Jackson Prescott: Cirrhosis, Short Gut Syndrome, and Liver-Intestine Transplant

Jackson's transplant case continues with rising ammonia, liver dialysis as a bridge, donor organs, and uncertain recovery.

In Plain English

Jackson is critically ill while waiting for replacement liver and intestine organs. The doctors use liver dialysis to buy time, then transplant new organs once they become available.
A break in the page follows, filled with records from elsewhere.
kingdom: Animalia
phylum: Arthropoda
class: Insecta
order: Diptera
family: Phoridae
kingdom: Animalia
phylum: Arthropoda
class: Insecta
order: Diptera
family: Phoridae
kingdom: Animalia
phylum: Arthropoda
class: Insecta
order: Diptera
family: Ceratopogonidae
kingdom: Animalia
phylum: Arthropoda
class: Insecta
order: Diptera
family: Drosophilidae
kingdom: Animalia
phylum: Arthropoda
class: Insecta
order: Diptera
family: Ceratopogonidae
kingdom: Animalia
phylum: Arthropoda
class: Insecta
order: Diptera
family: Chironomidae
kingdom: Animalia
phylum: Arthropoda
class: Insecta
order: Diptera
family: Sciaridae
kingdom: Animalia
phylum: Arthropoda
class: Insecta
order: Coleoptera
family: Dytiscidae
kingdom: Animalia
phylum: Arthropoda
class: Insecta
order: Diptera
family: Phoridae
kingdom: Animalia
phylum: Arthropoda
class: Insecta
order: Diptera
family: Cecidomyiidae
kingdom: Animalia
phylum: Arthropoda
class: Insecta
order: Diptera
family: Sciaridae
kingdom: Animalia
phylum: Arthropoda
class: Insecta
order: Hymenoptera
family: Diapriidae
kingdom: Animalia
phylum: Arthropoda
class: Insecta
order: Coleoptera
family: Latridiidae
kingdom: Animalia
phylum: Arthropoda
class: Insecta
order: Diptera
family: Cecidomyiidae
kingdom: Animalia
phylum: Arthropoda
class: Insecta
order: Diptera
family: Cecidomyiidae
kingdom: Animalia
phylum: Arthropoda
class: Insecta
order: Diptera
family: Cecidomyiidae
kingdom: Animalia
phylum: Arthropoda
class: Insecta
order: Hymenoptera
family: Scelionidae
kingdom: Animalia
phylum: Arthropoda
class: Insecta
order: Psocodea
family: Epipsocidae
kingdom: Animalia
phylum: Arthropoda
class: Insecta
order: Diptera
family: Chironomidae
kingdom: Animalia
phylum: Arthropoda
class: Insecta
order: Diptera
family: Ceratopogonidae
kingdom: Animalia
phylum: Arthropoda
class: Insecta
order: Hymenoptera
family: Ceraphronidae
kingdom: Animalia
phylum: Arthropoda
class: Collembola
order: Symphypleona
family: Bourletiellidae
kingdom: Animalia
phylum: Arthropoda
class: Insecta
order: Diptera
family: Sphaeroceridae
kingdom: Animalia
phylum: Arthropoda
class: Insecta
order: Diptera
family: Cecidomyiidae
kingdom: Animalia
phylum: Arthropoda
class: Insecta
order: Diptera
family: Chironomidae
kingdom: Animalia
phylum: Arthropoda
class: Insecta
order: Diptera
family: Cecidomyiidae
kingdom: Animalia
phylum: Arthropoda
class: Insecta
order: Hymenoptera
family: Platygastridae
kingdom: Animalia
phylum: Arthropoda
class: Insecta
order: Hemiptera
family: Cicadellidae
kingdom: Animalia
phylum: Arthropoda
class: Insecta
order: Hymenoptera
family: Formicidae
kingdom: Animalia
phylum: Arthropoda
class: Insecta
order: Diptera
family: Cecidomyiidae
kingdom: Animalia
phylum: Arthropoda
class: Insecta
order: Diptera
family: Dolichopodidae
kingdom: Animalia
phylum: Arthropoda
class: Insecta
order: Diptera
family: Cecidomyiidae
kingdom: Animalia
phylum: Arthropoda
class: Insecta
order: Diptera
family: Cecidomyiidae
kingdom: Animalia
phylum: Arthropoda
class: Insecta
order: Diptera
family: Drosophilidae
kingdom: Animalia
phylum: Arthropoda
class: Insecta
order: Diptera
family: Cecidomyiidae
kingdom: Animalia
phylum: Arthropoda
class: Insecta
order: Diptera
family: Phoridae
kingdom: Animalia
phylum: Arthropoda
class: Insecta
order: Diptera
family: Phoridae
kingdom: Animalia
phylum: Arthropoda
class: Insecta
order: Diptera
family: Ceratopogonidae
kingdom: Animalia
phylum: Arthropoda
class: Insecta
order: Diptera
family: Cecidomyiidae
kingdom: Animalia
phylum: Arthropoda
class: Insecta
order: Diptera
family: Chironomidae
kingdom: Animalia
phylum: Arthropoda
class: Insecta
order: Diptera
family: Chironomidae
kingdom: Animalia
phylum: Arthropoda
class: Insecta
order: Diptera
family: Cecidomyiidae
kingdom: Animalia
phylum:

What Happened in the Episode

The episode names cirrhosis, short gut syndrome, rising ammonia, liver dialysis, liver-intestine transplant, intraoperative coding, possible brain damage, and Jackson waking afterward.

Clinical Concept

Short gut syndrome with cirrhosis requiring combined liver-intestine transplant

What ER Teams Would Evaluate

A real team would monitor ammonia, liver function, neurologic status, vascular/shunt status, infection risk, nutrition, donor matching, and transplant readiness.

Treatment and Management Overview

Episode-supported management includes liver dialysis and transplant. Real management would also include ICU care, immunosuppression, donor coordination, and close postoperative monitoring.

What TV Gets Right

The episode captures the urgency of bridge therapy and organ availability in transplant medicine.

What TV Compresses

The episode compresses UNOS allocation, liver-support details, transplant consent, donor logistics, immunosuppression, and neurologic prognostication.